Наверное, Баклага очень пожалел, что его не убил Пиявка. Колдун
превратил Баклагу в мыслящее, но бездвижное, изломанное дерево.
- И будешь ты мёрзнуть без листвы зимой, а весной, когда будут
расти листья, твой ствол будет безудержно чесаться, но ты не
сможешь его почесать. Будет твоё тело долбить дятел, а белки в тебе
устроят гнездо. На тебя будут гадить птицы, и звери оставлять свои
метки. Там, где сломается сучок, будет сочиться твоя кровь, но ты
не сможешь её ни вытереть, ни перевязать. Ты всё будешь
чувствовать, но ничего не сможешь сделать! И будешь ты так влачить
свою жизнь не менее шестисот лет, не имея возможности самоубийства,
и дровосеки будут проходить мимо, не прельстившись твоим гнутым
телом! – грохотал колдун, – А если какой безумец и прельстится, от
первого же удара топора брызнет твоя гнусная кровь и этот безумец,
испугавшись, убежит, а ты будешь страдать от раны! Ты ни на секунду
не заснёшь, не потеряешь сознание. Ты будешь всё чувствовать, всё
понимать, а твоя безудержная злость будет постоянно расти и
превращаться в яд, который будет разъедать тебя изнутри. Ты каждый
миг будешь внутренне корчиться от этого яда и с каждой секундой
вырабатывать его ещё больше! И, когда через шестьсот лет твой ствол
надломится и упадёт, ты умрёшь не сразу! Пока полностью не
разложится древесина в труху, ты будешь жить и страдать, призывать
к себе смерть, как избавление, но она не будет торопиться к тебе! А
мучения твои будут всё множиться и множиться!

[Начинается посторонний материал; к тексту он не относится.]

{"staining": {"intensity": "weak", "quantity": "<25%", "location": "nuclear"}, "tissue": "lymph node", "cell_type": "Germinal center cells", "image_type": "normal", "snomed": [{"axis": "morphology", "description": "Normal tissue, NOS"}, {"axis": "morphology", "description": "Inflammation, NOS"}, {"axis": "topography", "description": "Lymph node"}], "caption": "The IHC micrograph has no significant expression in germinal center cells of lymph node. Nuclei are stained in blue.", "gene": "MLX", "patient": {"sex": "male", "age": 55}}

Я представил себе, каково это, в течение шестисот с лишним лет
ежесекундное мучение, полное бессилие, страх, отчаяние и ужас. Меня
затрясло. Что же колдун придумает для меня?!
Полными страха глазами я смотрел, как Баклага прорастал ногами в
землю и покрывался противной, изодранной корой, как дерево
выгибалось под неимоверными углами. Такое, действительно, не
пригодно ни на какие цели, таким и лесорубы, и даже углежоги,
погнушаются.
- Теперь ты! – палец колдуна нацелился на меня. Сердце моё
оборвалось и затрепетало где-то в пятках. В животе похолодело. Я
думал, что ужас задушит меня раньше, чем колдун произнесёт свой
приговор.
- Ступай в дом! – закончил колдун и отвернулся. Сила, держащая
меня, разом пропала, нога закончила начатое часа три назад
движение, и я упал. Неловко, помогая затёкшим ногам затёкшими
руками, я поднялся и понуро поплёлся в дом. Чтобы сбежать у меня
даже мысли не появилось. Я был твёрдо уверен, что от такого не
сбежишь. Дух мой оказался полностью сломлен.